WHAT YOU NEED TO DO> Retype the data that follows exactly. No pictures belong in the copy.

(WORKING DATA)

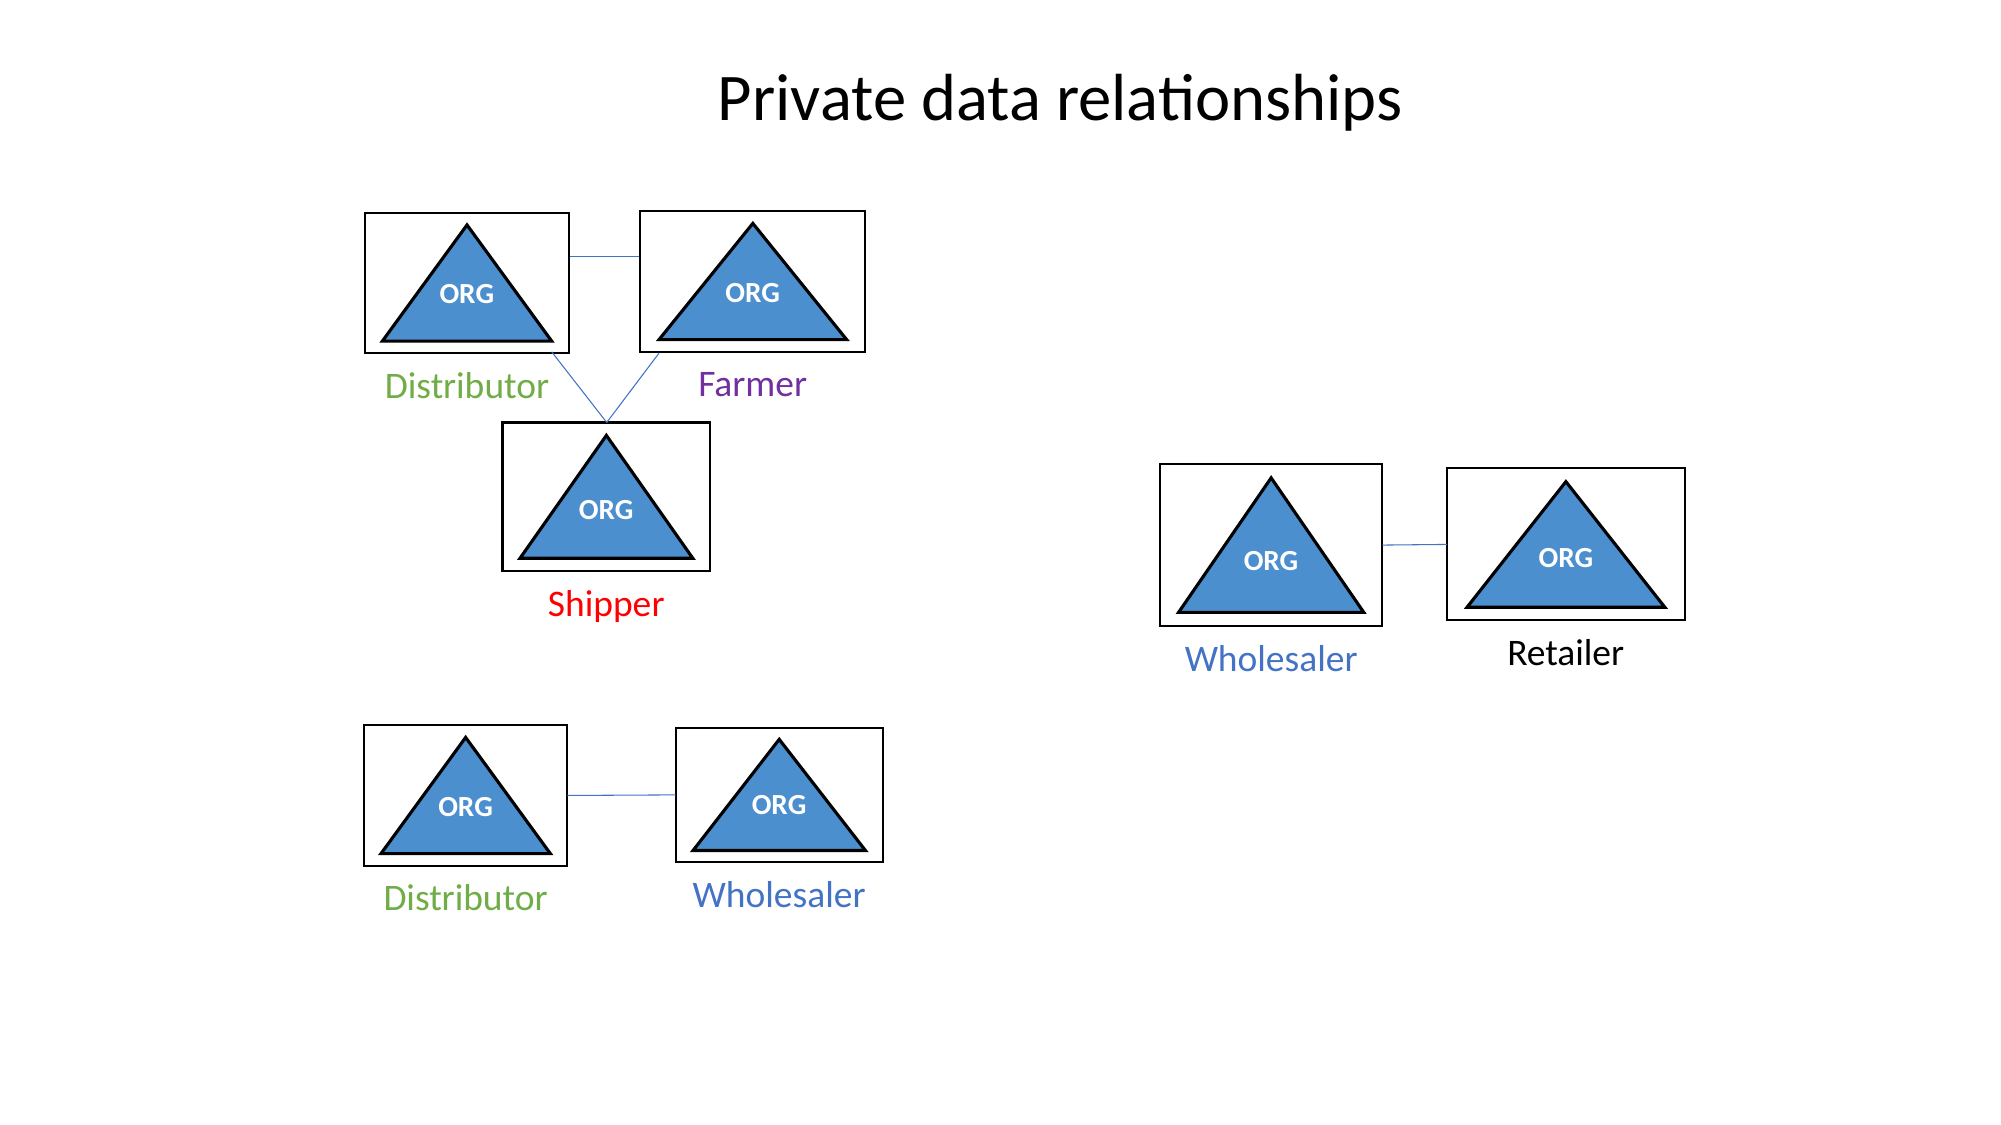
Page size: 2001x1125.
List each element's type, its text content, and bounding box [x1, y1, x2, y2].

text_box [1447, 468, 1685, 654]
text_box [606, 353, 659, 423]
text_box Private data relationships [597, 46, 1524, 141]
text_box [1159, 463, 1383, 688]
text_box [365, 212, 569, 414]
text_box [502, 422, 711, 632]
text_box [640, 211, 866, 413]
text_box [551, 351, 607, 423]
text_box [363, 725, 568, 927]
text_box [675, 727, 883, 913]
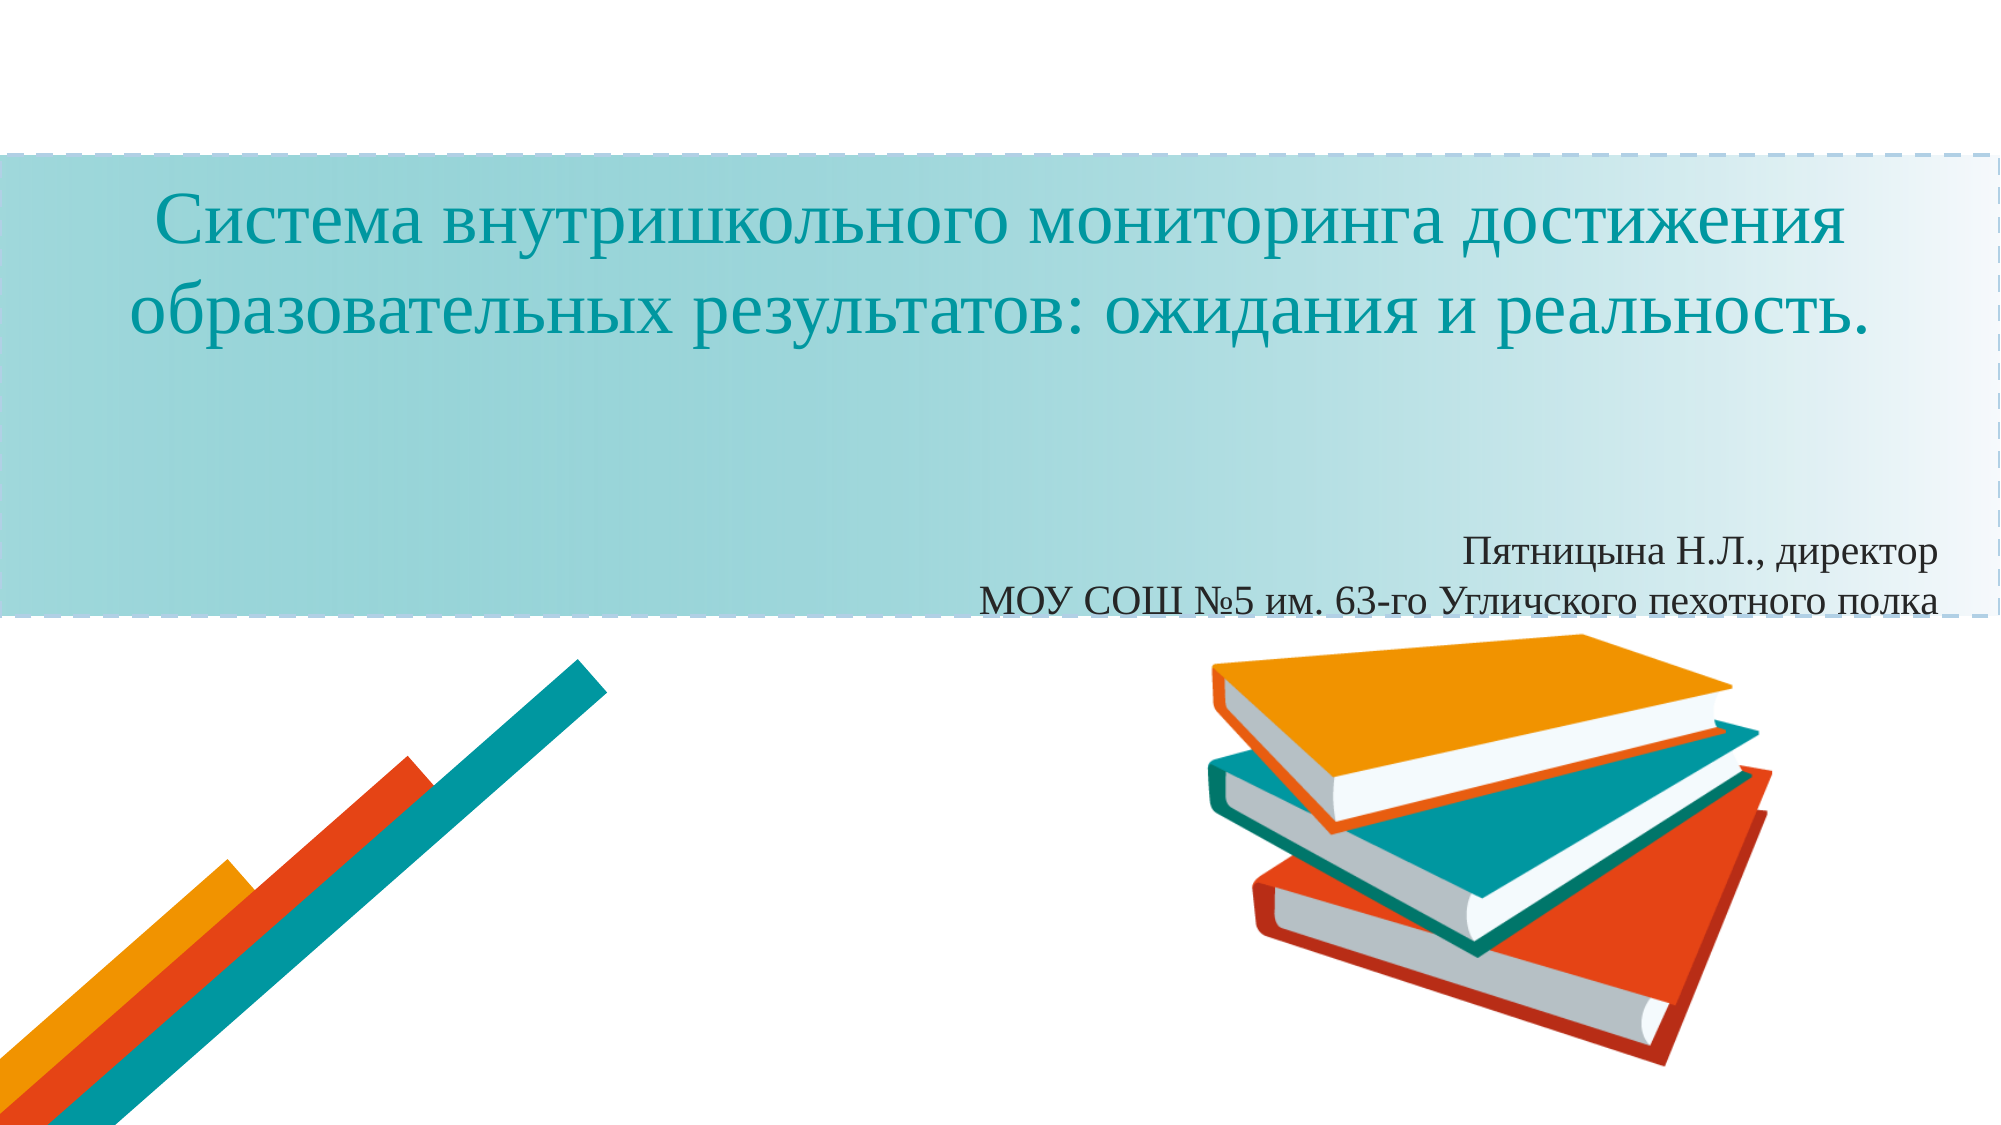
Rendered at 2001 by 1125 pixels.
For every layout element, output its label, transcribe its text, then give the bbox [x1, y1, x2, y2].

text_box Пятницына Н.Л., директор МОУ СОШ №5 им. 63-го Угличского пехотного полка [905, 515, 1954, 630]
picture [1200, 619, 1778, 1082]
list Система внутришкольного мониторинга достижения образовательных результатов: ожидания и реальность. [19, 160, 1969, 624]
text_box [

(End WORKING DATA)

SOLUTION BELOW>
Page size: 2001x1125.
List each element's type, its text content, and bounding box [x1, y1, x2, y2].

text_box [1447, 468, 1685, 654]
text_box [606, 353, 659, 423]
text_box Private data relationships [597, 46, 1524, 141]
text_box [1159, 463, 1383, 688]
text_box [365, 212, 569, 414]
text_box [502, 422, 711, 632]
text_box [640, 211, 866, 413]
text_box [551, 351, 607, 423]
text_box [363, 725, 568, 927]
text_box [675, 727, 883, 913]
Rendered at 2001 by 1125 pixels.
For every layout element, output its label, transcribe its text, then give the bbox [x1, y1, x2, y2].

text_box Пятницына Н.Л., директор МОУ СОШ №5 им. 63-го Угличского пехотного полка [905, 515, 1954, 630]
picture [1200, 619, 1778, 1082]
list Система внутришкольного мониторинга достижения образовательных результатов: ожидания и реальность. [19, 160, 1969, 624]
text_box [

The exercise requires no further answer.